Taliban Should Take Immediate Steps to End Violence Against Women, Says UNAMA

On the occasion of International Day for the Elimination of Violence against Women, the Office of the United Nations Assistance Mission in Afghanistan (UNAMA) has called on the de facto Taliban authorities to take immediate steps to end violence against women and the broader deterioration of women’s rights as a vital part of efforts to establish a meaningful and sustainable peace.

UNAMA published a statement today on November 25 stating that, since last summer, the most fundamental rights of women either restricted or rescinded in Afghanistan. In this statement, Afghanistan is called the country that has the highest rates of violence against women in the world.

According to UNAMA, Afghan women’s demand for coordinated, comprehensive and high-quality services is higher than ever before, but not only is this demand not being addressed, but their situation is worsening and they are facing gender-based violence.

The statement said that the situation is exacerbated by a dire humanitarian and economic crisis, and the restrictions on women’s fundamental rights, including the freedom to move, work, seek education, and participate in public life. “These factors have combined to reinforce some traditional social norms that condone the use of violence as a form of discipline and control, creating an environment where violence against women and girls is normalized.”, the statements reads further.

According to this statement, in the absence of laws and policies that protect and promote gender equality and women’s rights, and the introduction of decrees and edicts that contribute to systematically erasing women from public and political life, the underlying social norms that perpetuate inequality have been emboldened.

However, Roza Otunbayeva, the Secretary-General’s Special Representative for Afghanistan, said, “The fundamental rights of Afghan women need to be protected and concrete steps need to be taken for an enabling environment which is free from all forms of violence.”

“Protecting the rights of women is a crucial factor for stability, prosperity and any lasting peace in Afghanistan.”, Roza Otunbayeva added.

“Each day we continue to see the normalization of violence against women and girls, in their homes, places where they are allowed to work, online, and in public spaces,” said Alison Davidian, UN Women’s Representative in Afghanistan.

He called it impossible to create a violence-free environment for women and girls, but emphasized that there is a need to renew our efforts to invest in both the protection and empowerment of women and girls in Afghanistan.

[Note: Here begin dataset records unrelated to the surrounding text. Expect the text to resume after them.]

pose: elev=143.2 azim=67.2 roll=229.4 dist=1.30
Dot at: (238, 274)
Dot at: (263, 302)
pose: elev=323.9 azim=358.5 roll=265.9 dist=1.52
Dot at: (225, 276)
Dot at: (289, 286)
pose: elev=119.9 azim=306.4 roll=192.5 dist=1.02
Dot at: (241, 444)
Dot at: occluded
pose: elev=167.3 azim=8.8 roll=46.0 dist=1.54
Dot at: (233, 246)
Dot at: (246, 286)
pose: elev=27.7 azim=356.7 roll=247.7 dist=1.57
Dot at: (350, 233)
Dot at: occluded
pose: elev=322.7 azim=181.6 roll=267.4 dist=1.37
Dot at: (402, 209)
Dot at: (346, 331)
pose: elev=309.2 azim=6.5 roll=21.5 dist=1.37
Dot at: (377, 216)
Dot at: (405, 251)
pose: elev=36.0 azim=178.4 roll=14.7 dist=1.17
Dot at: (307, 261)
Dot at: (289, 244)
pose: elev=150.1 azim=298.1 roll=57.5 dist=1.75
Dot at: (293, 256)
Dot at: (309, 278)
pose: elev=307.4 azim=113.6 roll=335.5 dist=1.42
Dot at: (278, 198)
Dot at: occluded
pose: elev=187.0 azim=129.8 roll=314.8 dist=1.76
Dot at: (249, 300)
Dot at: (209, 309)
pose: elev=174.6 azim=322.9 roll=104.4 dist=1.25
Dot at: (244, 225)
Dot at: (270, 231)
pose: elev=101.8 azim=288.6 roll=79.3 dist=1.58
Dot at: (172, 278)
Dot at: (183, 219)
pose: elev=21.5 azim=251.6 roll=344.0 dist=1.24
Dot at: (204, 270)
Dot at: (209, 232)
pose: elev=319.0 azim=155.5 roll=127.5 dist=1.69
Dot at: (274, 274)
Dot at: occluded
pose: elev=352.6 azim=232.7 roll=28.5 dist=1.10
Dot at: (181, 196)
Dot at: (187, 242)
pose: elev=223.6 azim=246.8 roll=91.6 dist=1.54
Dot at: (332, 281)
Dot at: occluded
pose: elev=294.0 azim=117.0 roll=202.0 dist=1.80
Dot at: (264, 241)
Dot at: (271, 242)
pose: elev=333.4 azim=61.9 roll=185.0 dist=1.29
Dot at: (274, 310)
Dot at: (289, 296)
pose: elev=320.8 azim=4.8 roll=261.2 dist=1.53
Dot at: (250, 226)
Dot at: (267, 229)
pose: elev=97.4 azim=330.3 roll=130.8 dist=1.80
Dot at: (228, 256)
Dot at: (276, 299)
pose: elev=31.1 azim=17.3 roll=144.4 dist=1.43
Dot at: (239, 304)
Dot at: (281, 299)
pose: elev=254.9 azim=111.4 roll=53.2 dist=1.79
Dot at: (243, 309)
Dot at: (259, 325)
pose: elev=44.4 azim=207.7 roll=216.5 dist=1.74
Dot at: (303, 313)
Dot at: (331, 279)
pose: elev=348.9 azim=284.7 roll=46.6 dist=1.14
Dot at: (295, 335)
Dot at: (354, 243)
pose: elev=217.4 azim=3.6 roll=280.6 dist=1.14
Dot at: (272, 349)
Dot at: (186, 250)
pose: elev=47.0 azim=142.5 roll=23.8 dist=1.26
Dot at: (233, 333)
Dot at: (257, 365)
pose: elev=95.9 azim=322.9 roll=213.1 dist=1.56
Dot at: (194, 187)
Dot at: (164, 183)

The 16-day campaign against violence against women has started today, while the women of Afghanistan have gone through difficult days and nights for more than a year since the Taliban took control of Afghanistan in August 2021.

Since the Taliban’s return to power, the group has imposed severe restrictions on women and girls. Currently, girls above the sixth grade are not allowed to go to school, and female employees can no longer work in government offices. These restrictions have forced women to start protest rallies but the group’s de-facto regime, however, has violently dispersed these protests in different parts of the country.